Setting up an office in Japan is costly. The cost involves not only financial cost but because of cultural differences, it may require extra time to pursue business deals and navigate complex legal restrictions etc.
If the foreign-based companies want to do business in their own country, there is no point to take so much of the above cost in Japan. The reason why foreign-based companies go through such trouble is mainly that they want to cultivate their reach in the Japanese market and increase their sales profit here.
Having said that, if they are dedicated to exploring Japanese market, they are most likely eager to look for those who can be a part of their mission. That said, the reality of the Japanese market is that it operates in the Japanese language and the main clientele remains Japanese people. Unlike our impression that foreign-based companies do not require any Japanese ability etc. more than often, a good level of Japanese ,as well as great understanding of Japanese business culture tend to be very much appreciated in foreign-based companies.
Good blend of Japanese business culture and international culture
Every company will have different corporate cultures. In particular, the extent to which a foreign-based company instills Japanese business cultures vary from a company to a company.
Oftentimes, each company makes a proactive decision about how much Japanese culture they want to reinforce. For example, there is a company that has its HQ in Europe. The company launched its’ Japanese office decades ago and they consider the Japanese market as one of the most important markets. The company really abides by Japanese business culture. For example, they provide permanent job security, and rarely fire people.
On the other hand, many of the foreign investment banks enforce a lot of non-Japanese corporate culture, or rather they have a common shared global corporate culture rather than that of its host country. It is not uncommon to see an employer getting fired even after one year or even less than one year if the performance is not good.
In other words, it is very difficult to generalize that just because it is a foreign-based company, the corporate culture is more international than Japanese domestic companies.
They appreciate bilingual candidates
At foreign based companies, you are expected to have communication with people working in HQ or other global offices. For such occasions, English is used.
As mentioned above, if your job position requires you to explore Japanese market, you are required to have a good level of Japanese.
Also even if it is a foreign-based company, the majority of employees in Japan office are still Japanese nationals.
For foreign-based companies, people who are bilingual (Japanese and English) are highly valued for their ability to literally bridge communication between employees in HQ and its host country.
Foreign-based companies do have international work aspects most of the time.

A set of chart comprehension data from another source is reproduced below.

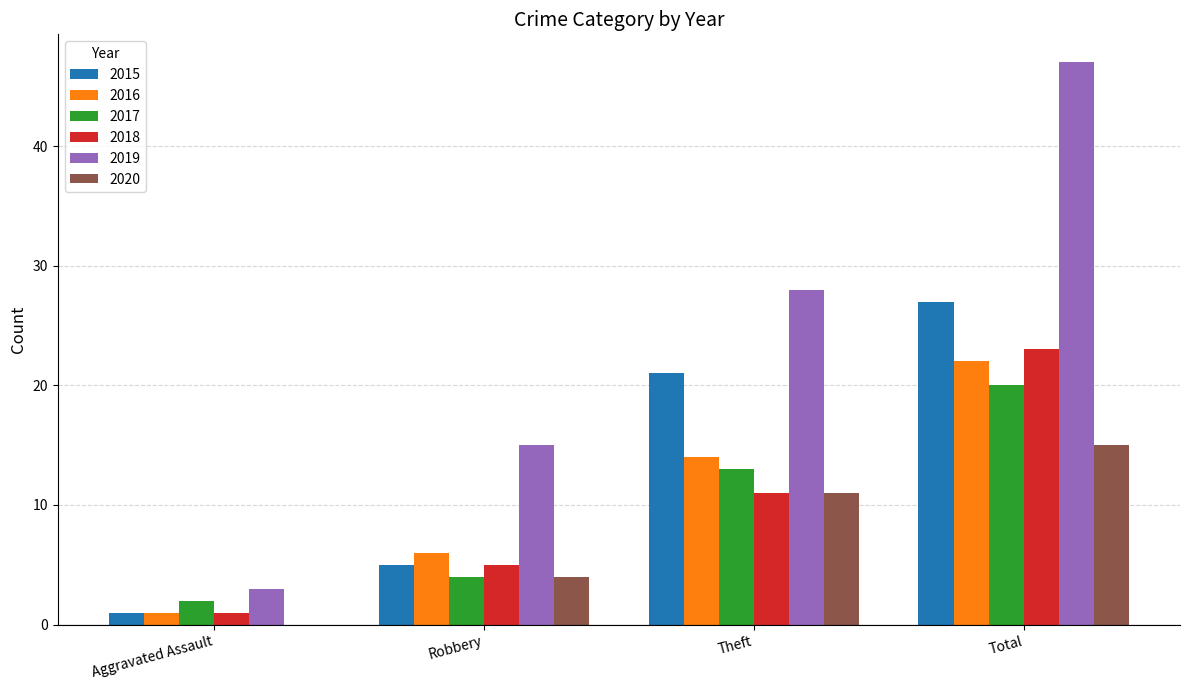

Where is 2019 nearest to the value 25?

Theft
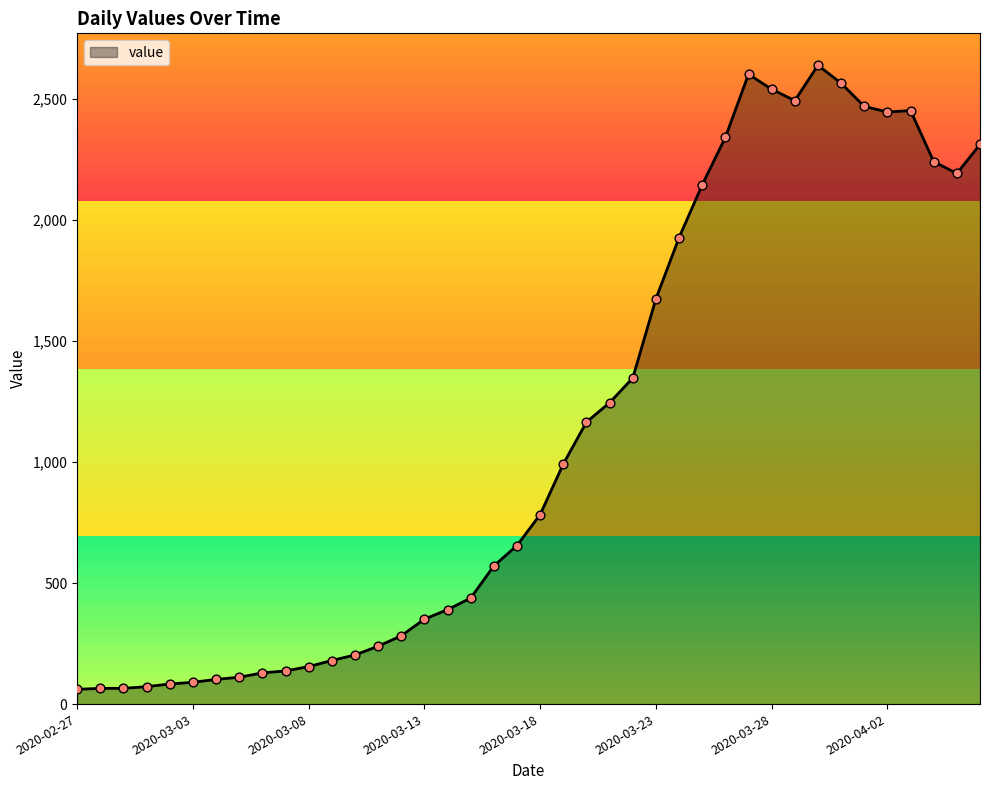

What is the maximum value shown in the chart?

2639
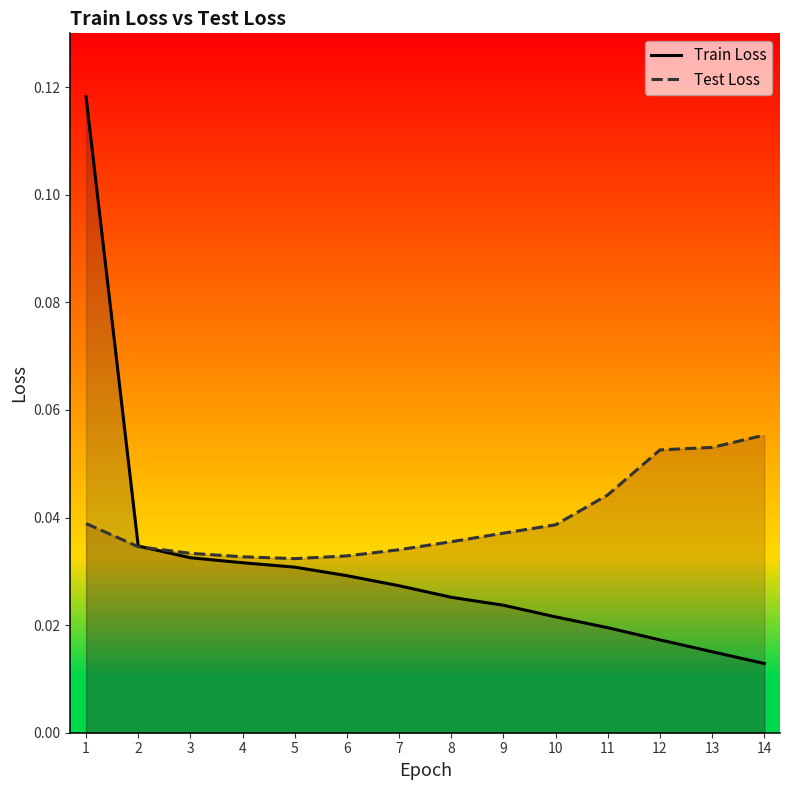

What is the sum of all Train Loss values?

0.4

As mentioned above, if you are expected to communicate with people from HQ and other global offices in English, it is highly likely that corporate culture has got some international elements etc.
However, even if you work for foreign-based companies, it is not like working in other English-speaking countries. The companies are still in Japan and as such you certain expectations in business specific to Japan will still be practiced like the method and practice of exchanging meishi (business cards).
Since there is a great variety of corporate culture among foreign-based companies, if you are interested in a certain company, we highly recommend you talk to current employees to understand the reality of the company.